=== SOURCE DOCUMENT ===

Handling complex forensic engineering with ease

Forensic engineering is a historic practice – with the liability of builders for a collapse being discussed as far back as 1750 BC. The urgency of finding answers to failures hasn’t changed since then, but the complexity of buildings and structures has.

The complexity of tools available to investigate failures has grown too. From advanced computer calculations to simulations and modelling – our engineers understand the best applications for each and deploy the right ones to reach informed conclusions you can trust.

Our focus begins not with blame or liability but technical cause. Of finding the single node in an engineering haystack and understanding how it came to trigger a crack, collapse, or fault in the system.

A Delft method to guide the process

Where industries like aviation have guidelines to define research into crashes and failures, no such guidelines exist for the structural engineering field. That makes finding the right process and methodology crucial to robust outcomes.

At Royal HaskoningDHV, we embrace the ‘Delft Method’ pioneered by the Delft University of Technology. The method considers the life cycle phases of an engineering product or structure and the possibilities of each of these life cycle phases (design, construction and use) to contribute to the failure or collapse of the structure.
The advantage of this approach is that it acknowledges that structural failures are always a multi-faceted problem. By reviewing each phase separately, we serve to improve the transparency and trustworthiness of our research.

Forensic engineering in practice for the AFAS Stadium Roof collapse

When the roof the AFAS Stadium in Alkmaar partially collapsed in a storm, we were asked by stadium owner AZ to investigate the technical causes.

In a real-world application of the Delft method, we made use of design information, CCTV footage, on site point-cloud scans and lab material testing among other methods. From these we derived 34 hypotheses for the collapse across the three lifecycle phases.

We judged all these hypotheses one by one, by considering the gathered information and using advanced technology such as non-linear models and wind tunnel tests to verify the structural behaviour.

From 34 hypotheses, we concluded that a single one – the welds in the steel structure being too thin – was the main cause. Two additional factors in other lifecycle phases also contributed.

The result of our work showed that structural failures are complex and multi-faceted – but that we were able to work through these thoroughly to present a clear, researched conclusion.

Leaving no room for doubt

All of our efforts in forensic engineering are centred on an outcome that gives you peace of mind and confidence that the right conclusions have been drawn.

Through our application of the Delft method that standardises the approach to forensic engineering; to the deep technical knowledge and powerful tools used by our engineers, our rigorous approach leaves no room for doubt about the cause.

And once causes are identified, we can help develop designs that fix the issues found – ensuring the same mistakes don’t happen again.

=== EXTRACTED RECORDS ===

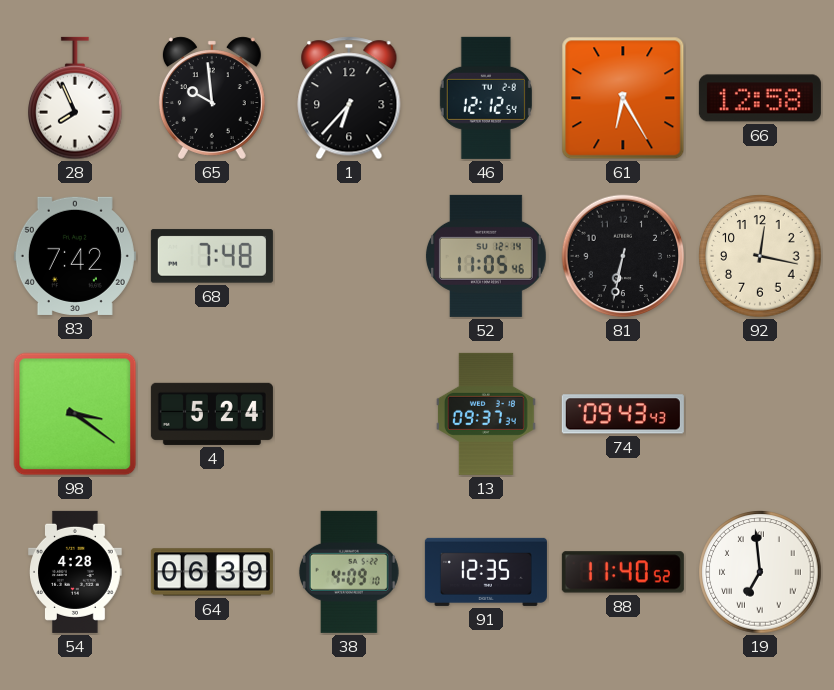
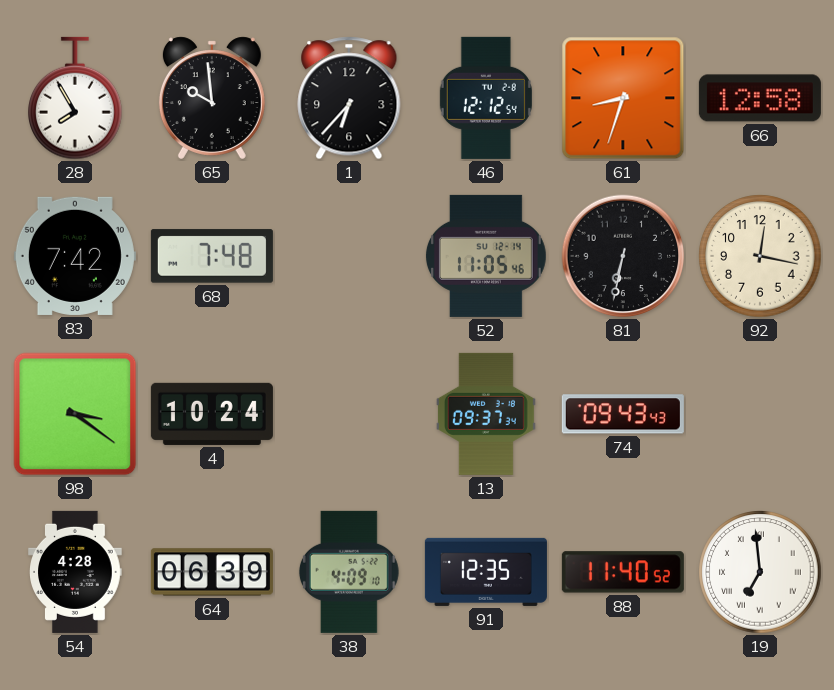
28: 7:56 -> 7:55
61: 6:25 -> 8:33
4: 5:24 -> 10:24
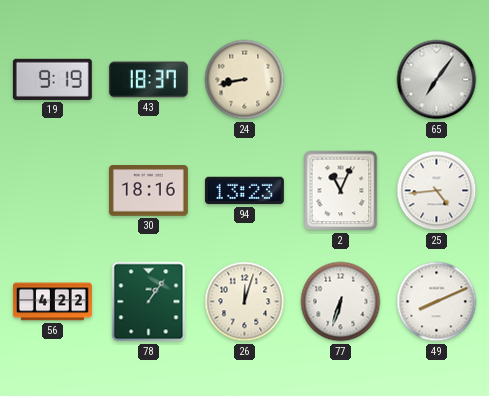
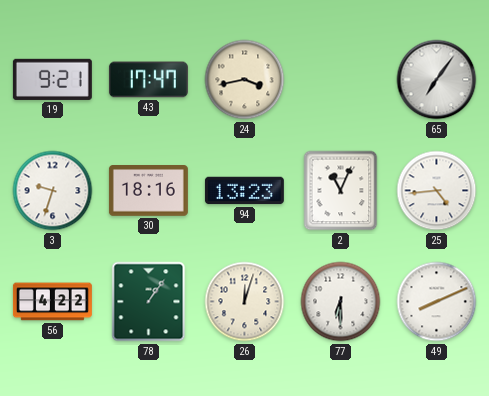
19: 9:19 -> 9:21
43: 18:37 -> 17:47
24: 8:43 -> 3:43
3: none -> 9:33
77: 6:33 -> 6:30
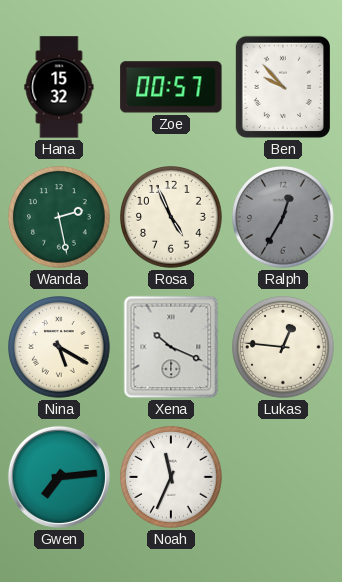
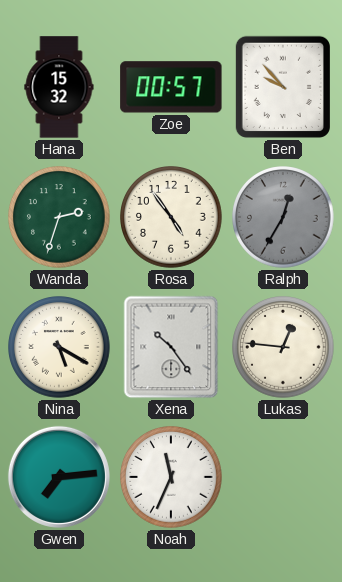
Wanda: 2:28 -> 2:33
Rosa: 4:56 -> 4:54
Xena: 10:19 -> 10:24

===
=== EXTRACTED RECORDS ===

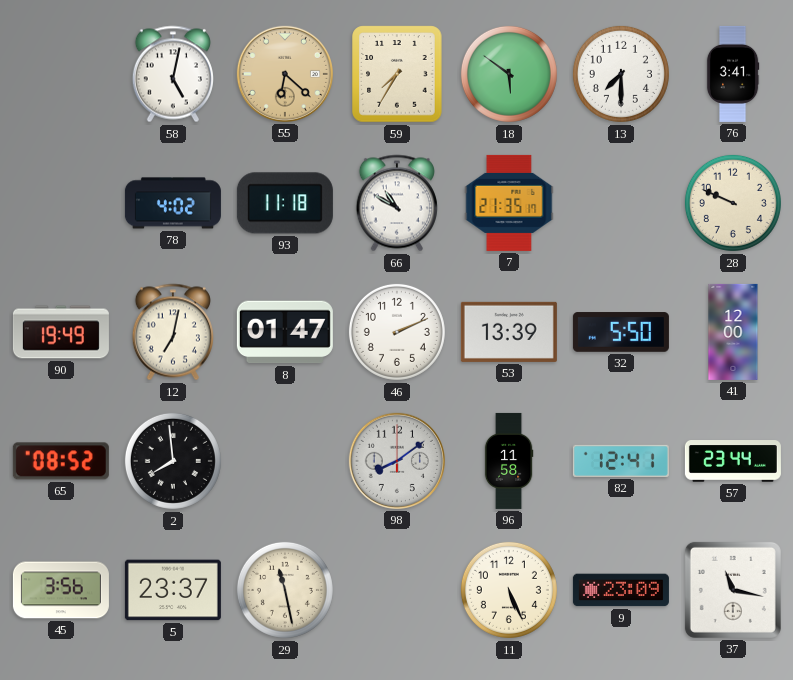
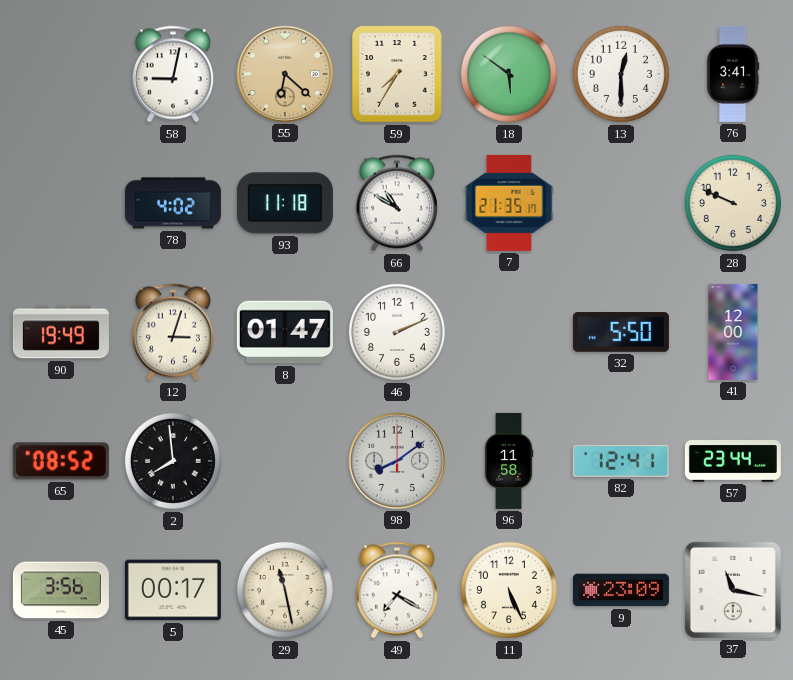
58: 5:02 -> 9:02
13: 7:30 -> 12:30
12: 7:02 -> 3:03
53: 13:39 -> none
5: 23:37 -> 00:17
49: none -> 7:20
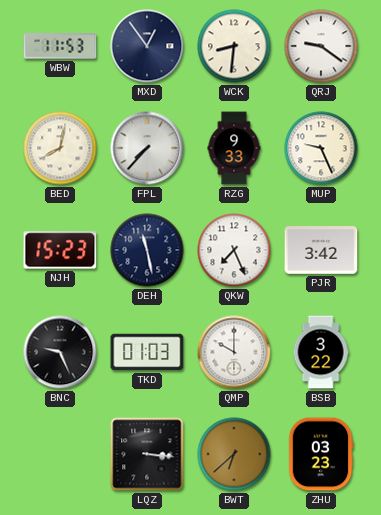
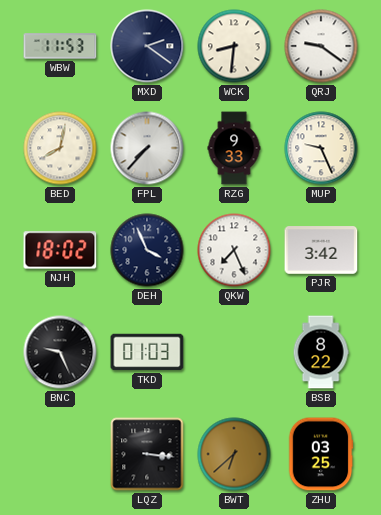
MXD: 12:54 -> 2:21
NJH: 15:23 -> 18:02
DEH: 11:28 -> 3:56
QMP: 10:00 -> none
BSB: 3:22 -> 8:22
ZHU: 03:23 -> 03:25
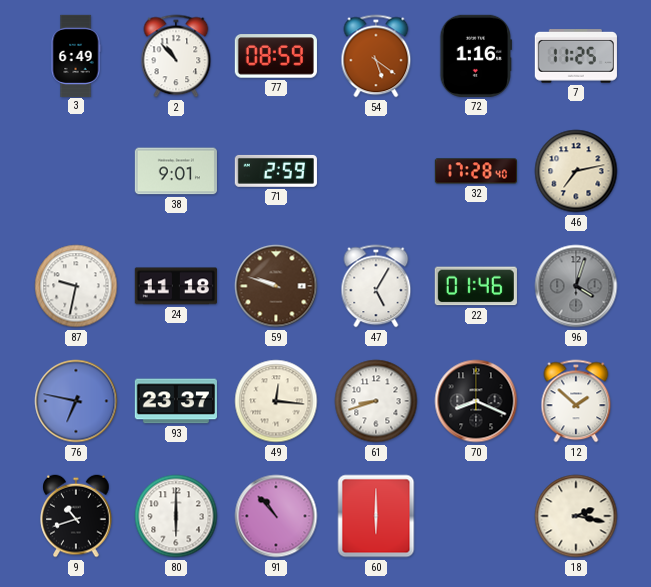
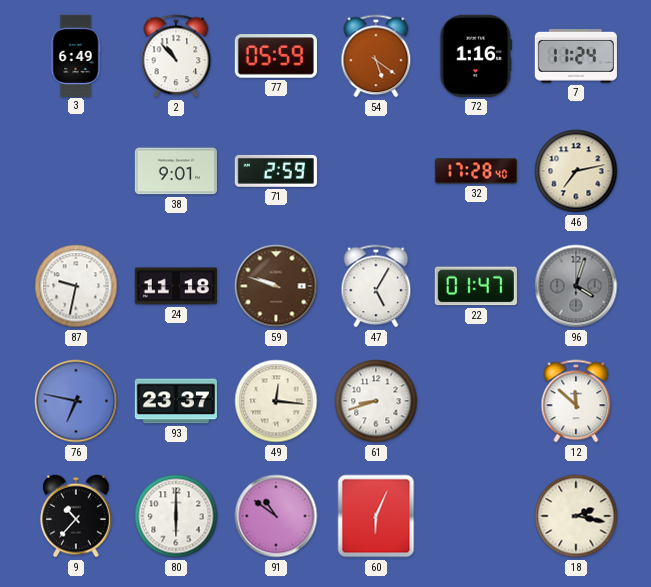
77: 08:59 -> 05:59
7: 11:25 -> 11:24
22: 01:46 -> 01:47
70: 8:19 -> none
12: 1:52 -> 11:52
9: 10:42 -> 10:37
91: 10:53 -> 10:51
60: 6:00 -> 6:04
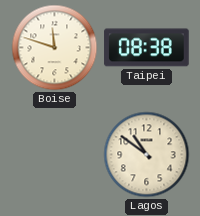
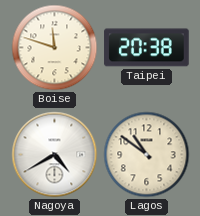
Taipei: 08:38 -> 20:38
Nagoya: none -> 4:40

===

TASK TO CARRY OUT
From the forensic engineering text, extract the passage word for word, beginning at the words "All of our efforts" and stopping after the words "don’t happen again.".

RESPONSE
All of our efforts in forensic engineering are centred on an outcome that gives you peace of mind and confidence that the right conclusions have been drawn.

Through our application of the Delft method that standardises the approach to forensic engineering; to the deep technical knowledge and powerful tools used by our engineers, our rigorous approach leaves no room for doubt about the cause.

And once causes are identified, we can help develop designs that fix the issues found – ensuring the same mistakes don’t happen again.